Given information »

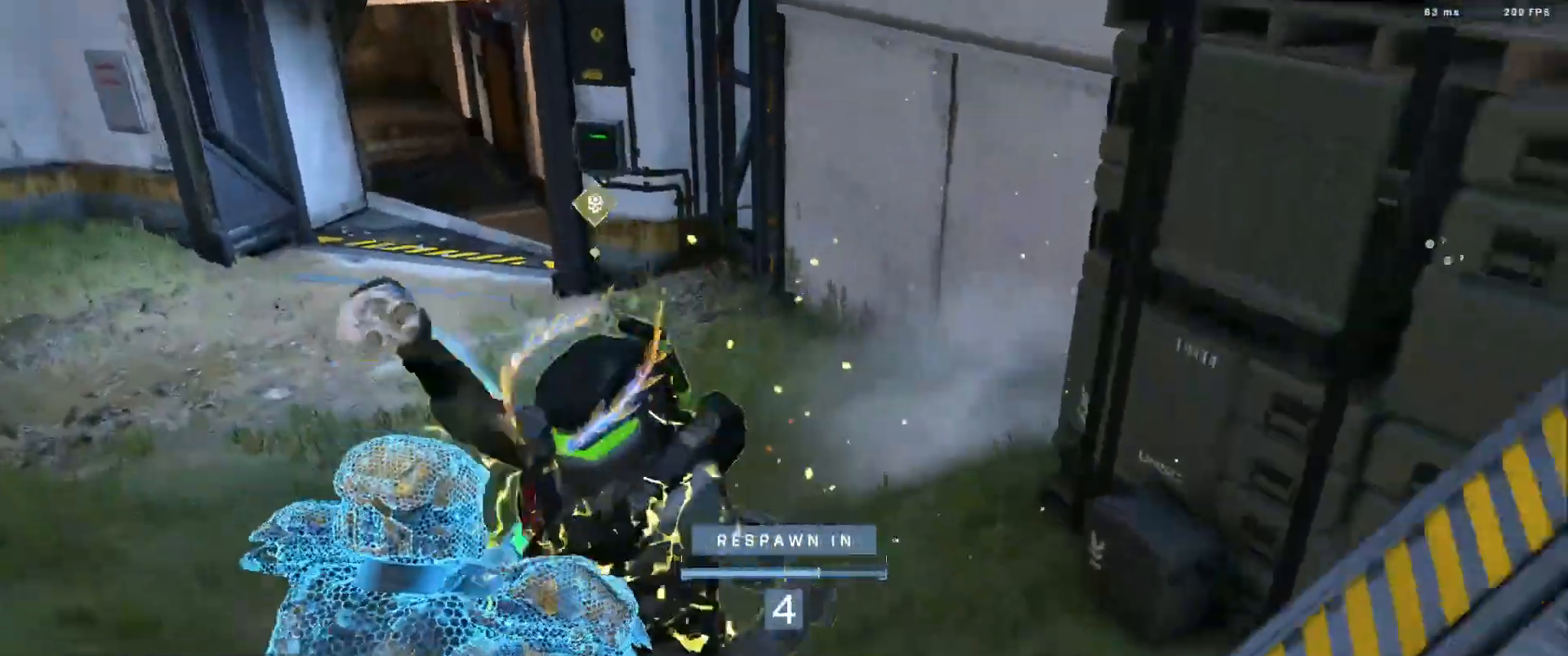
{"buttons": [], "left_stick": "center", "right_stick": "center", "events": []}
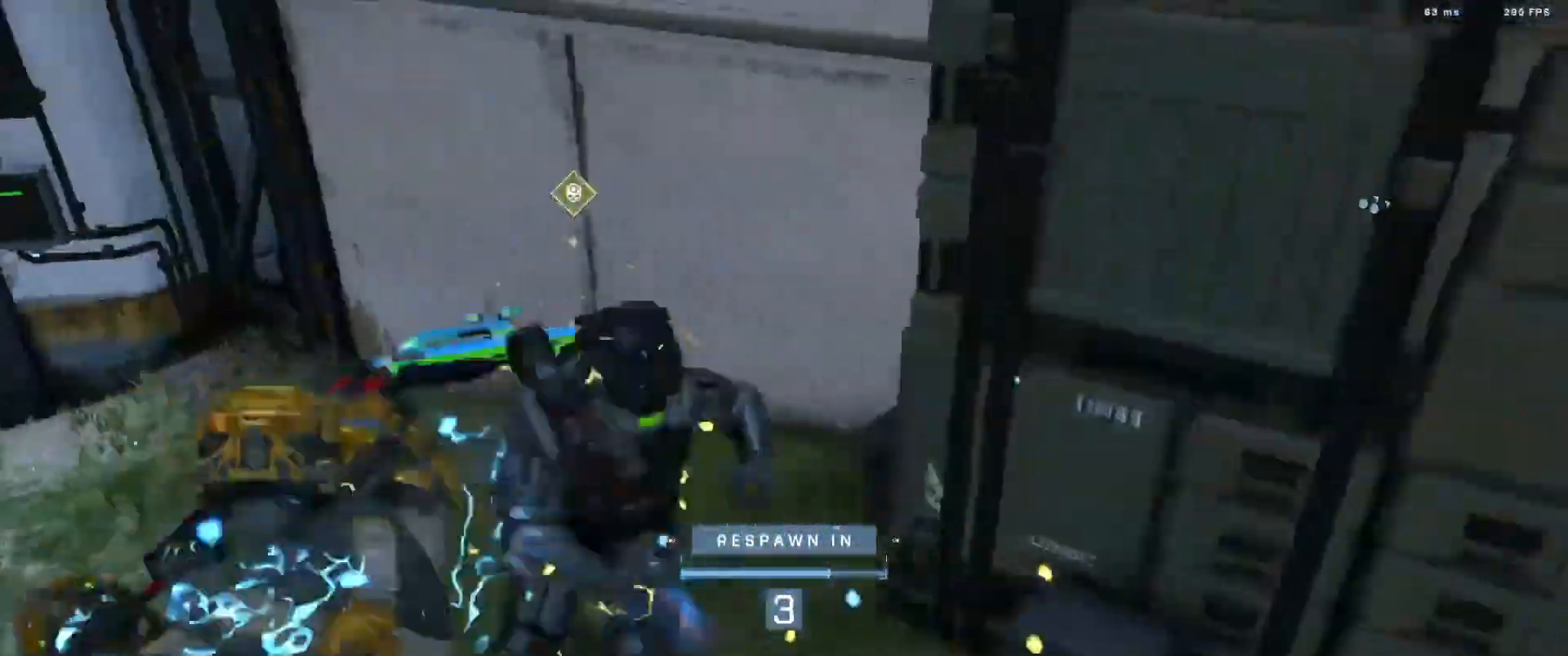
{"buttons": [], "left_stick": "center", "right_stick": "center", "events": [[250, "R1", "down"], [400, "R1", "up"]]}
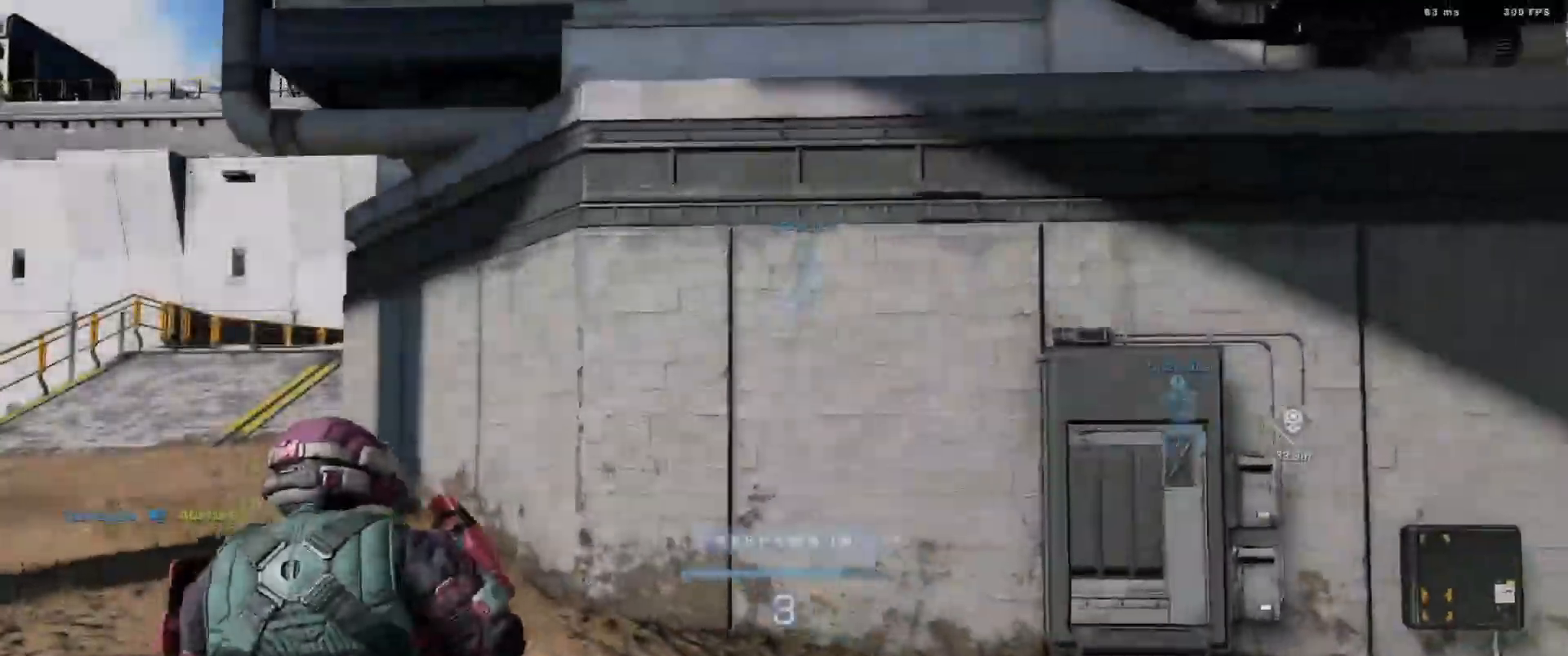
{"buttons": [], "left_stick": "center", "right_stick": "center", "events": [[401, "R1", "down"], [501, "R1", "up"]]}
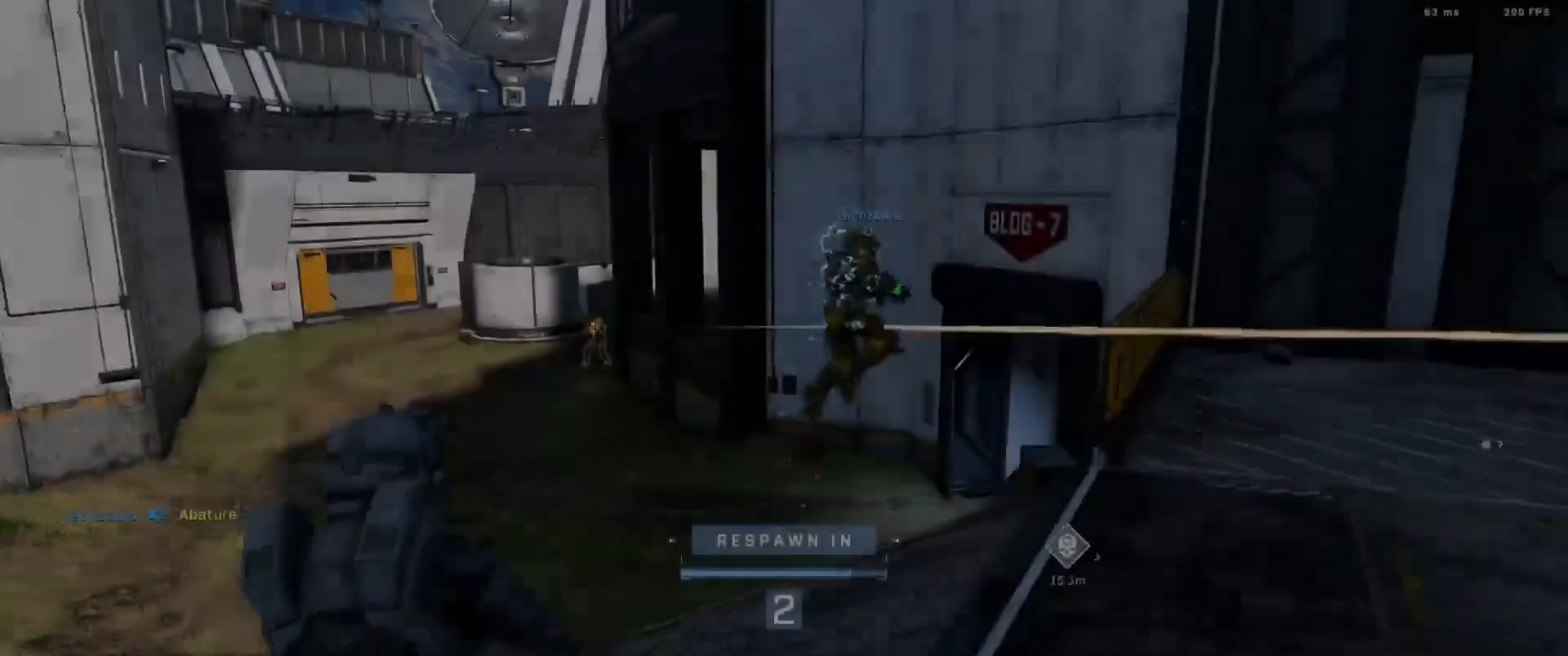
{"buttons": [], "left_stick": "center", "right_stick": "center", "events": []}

Task prompt »
Your reply should hold all the lines from the listing above in which "down" appears.

Result below »
{"buttons": [], "left_stick": "center", "right_stick": "center", "events": [[250, "R1", "down"], [400, "R1", "up"]]}
{"buttons": [], "left_stick": "center", "right_stick": "center", "events": [[401, "R1", "down"], [501, "R1", "up"]]}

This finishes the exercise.